[Opening Extract section]

Luxury: How It Began and Where It’s Headed
Mediums such as Instagram give a glimpse of other people’s lives and you can’t fail to admire the trappings of other people’s lives, from photos of exotic vacations to doe-eyed dogs, curled up on plush duvets and artfully arrayed homegrown tomatoes. Unfortunately, in most cases, you feel lacking in comparison.
What about luxury makes us crave it, and how did we get here?
While luxury goods have been around for a long time and have been symbols of power and status, the notion that possessing something expensive or superior to the other person next door is attractive took time to catch on.
Luxury was frowned upon
Back in Roman times, people were concerned with the disruptive nature of excess and gratuitousness. The roman officials even came up with a registration that specifically limited the amount of money people could spend on luxurious items, whether partly or all made in Italy.
This perception wasn’t unique to Rome. Despite its exquisite status, Ancient Greece frowned upon meat consumption. Fish, for example, was extremely expensive, and anyone that ate it was termed wasteful and was often shunned in society. If you wanted to keep friends, you had to avoid meat, even if you could afford it.
If you lived in Britain during the middle ages, having an expensive item was considered bad. At that time, the term luxury was derived from the French word “luxurie,” which meant “debauchery” and “lust.”
Indulgent goods such as wine and spices were costly to import and were a reserve for the highly privileged.
Clothes received the most attention in Britain, and the Britons developed systems that stipulated which classes could wear what.
Things took a turn in the 17th century.
The 17th and 18th centuries are known for four main things: industrialization, rising urbanization, equal rights, and belief in freedom.

[Closing Extract section]
[Opening Record extracts section]

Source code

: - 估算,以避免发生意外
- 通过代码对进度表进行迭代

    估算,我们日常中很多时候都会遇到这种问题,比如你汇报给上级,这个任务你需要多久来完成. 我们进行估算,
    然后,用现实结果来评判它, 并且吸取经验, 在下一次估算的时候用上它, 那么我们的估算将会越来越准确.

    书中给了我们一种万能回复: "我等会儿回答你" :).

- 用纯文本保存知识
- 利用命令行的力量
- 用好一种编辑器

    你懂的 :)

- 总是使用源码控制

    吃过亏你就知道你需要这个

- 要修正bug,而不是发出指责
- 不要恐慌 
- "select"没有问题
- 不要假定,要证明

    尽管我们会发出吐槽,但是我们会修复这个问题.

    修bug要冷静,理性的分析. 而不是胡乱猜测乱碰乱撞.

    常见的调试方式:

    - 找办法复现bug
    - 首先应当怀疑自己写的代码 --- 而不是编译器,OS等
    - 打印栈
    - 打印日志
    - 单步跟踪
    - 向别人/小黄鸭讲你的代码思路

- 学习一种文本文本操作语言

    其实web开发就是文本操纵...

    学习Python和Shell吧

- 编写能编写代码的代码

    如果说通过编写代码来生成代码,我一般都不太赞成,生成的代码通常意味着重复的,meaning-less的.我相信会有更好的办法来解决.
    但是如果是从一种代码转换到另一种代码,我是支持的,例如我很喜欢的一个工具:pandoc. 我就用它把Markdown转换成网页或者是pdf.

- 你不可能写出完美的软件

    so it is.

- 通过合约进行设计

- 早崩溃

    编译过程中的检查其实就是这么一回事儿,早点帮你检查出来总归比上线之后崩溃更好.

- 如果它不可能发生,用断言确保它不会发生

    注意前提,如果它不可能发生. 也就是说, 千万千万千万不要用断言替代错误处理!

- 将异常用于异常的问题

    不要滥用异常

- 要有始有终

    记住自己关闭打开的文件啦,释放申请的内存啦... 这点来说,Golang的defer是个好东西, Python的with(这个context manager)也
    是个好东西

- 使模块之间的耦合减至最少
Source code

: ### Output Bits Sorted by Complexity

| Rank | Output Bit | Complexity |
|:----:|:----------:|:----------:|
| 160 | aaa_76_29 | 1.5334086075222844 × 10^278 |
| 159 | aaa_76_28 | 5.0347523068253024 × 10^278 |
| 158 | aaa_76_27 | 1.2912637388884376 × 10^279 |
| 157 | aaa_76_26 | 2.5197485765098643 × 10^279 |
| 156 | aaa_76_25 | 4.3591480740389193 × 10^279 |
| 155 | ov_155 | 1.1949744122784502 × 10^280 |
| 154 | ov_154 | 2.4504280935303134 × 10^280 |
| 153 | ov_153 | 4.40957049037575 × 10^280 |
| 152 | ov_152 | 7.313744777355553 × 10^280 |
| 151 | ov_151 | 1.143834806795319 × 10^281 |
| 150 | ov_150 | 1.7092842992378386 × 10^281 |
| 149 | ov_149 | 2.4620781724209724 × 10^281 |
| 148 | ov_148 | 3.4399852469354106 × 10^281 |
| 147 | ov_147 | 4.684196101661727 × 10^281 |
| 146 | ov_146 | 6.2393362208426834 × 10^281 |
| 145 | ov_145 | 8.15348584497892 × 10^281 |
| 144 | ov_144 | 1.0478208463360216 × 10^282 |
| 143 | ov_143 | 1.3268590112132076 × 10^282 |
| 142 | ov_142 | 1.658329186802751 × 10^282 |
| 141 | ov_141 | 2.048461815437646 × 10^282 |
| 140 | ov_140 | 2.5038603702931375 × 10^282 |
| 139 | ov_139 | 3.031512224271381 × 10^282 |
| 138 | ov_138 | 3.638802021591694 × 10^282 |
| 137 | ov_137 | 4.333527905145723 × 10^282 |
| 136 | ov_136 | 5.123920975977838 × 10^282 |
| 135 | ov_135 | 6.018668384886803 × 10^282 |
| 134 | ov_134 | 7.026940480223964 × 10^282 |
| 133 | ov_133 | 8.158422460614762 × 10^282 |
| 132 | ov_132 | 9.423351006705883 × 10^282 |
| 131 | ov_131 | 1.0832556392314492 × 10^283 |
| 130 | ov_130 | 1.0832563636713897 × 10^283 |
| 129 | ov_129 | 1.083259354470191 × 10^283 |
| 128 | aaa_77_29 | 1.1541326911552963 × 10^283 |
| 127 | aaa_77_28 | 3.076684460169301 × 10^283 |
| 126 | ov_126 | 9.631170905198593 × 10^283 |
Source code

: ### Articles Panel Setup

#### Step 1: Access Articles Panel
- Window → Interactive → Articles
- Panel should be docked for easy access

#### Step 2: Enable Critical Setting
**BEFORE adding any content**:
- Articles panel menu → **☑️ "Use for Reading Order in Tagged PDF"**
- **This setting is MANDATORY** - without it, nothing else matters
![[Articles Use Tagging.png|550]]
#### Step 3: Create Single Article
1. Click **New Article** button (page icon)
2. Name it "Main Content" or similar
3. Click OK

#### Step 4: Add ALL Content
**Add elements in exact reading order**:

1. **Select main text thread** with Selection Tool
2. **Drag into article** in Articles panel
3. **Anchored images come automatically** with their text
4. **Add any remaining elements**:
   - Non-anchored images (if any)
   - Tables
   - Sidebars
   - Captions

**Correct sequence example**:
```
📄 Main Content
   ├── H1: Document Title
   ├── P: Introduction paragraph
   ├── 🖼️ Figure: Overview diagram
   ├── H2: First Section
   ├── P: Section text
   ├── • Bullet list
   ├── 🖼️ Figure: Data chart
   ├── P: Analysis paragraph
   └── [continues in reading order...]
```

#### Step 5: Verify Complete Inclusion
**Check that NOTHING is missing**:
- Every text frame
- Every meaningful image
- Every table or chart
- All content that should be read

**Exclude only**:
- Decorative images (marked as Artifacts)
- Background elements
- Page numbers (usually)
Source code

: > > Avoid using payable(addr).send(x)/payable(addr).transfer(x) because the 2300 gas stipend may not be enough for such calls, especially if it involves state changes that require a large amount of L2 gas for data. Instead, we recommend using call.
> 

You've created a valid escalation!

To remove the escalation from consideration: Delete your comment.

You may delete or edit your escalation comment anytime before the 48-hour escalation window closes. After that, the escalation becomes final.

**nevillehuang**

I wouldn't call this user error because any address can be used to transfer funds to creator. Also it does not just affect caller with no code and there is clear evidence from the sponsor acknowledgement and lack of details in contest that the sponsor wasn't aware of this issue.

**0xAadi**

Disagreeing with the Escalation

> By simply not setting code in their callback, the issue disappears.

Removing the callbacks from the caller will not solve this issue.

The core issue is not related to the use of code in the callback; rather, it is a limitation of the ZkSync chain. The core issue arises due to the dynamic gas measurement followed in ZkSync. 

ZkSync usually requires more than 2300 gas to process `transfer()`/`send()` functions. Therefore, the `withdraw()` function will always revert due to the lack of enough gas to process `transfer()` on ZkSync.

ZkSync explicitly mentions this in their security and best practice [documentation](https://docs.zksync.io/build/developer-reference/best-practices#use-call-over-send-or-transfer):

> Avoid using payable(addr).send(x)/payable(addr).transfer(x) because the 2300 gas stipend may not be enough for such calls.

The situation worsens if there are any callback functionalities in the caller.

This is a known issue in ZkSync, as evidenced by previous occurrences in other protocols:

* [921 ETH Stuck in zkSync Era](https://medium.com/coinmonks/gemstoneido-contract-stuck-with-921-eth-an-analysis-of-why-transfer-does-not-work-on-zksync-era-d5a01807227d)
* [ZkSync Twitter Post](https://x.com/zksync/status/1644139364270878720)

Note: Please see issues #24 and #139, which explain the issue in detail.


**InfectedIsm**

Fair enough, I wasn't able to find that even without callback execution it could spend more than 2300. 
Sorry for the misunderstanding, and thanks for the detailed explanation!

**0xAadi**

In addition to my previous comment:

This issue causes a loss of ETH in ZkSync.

[Closing Record extracts section]

**Things to do:**
1. Return the passage of the luxury article that opens with the words containing "Indulgent goods such" and closes with "could wear what.".
2. According to the luxury article, what did the French word "luxurie" mean?
3. Extend the luxury article onward from its final sentence.

**Task answers:**
1.
Indulgent goods such as wine and spices were costly to import and were a reserve for the highly privileged.
Clothes received the most attention in Britain, and the Britons developed systems that stipulated which classes could wear what.

2. "Debauchery" and "lust."

3.
The liberalism during this period provided an economic rationale for luxury as a way to create wealth for everyone, and as a result, luxury began losing its negative connotation.
Due to democratization, globalization, and increased earning power, luxury was no longer a selection for the small elite in its isolated world—now, it was accessible to a broader audience.
For example, automobiles, which were extremely expensive to produce and unaffordable for many people, became cheaper to produce due to technologies such as mass production and assembly lines.
Luxury and its new, covert language
From the 20th century onwards, the exclusivity and total isolation of the luxury world began to diminish. While this is good, as luxury is no longer a reserve for a small elite, a major downside is the fear of vulgarization. This is because the growing availability of luxurious goods significantly dilutes the perceived value of the products.
With the increased access to luxurious items, the internal function of social stratification is also disappearing or losing the strength it had before.
Social stratification evolves from connections and balance between society and individuals, and it was highly manifested in the existence of royals—kings and queens. In a structured society, the luxury products were a sign of inequality and the different levels and hierarchies.
Although the social structures have changed over time, people still have internal needs for social differentiation or stratification.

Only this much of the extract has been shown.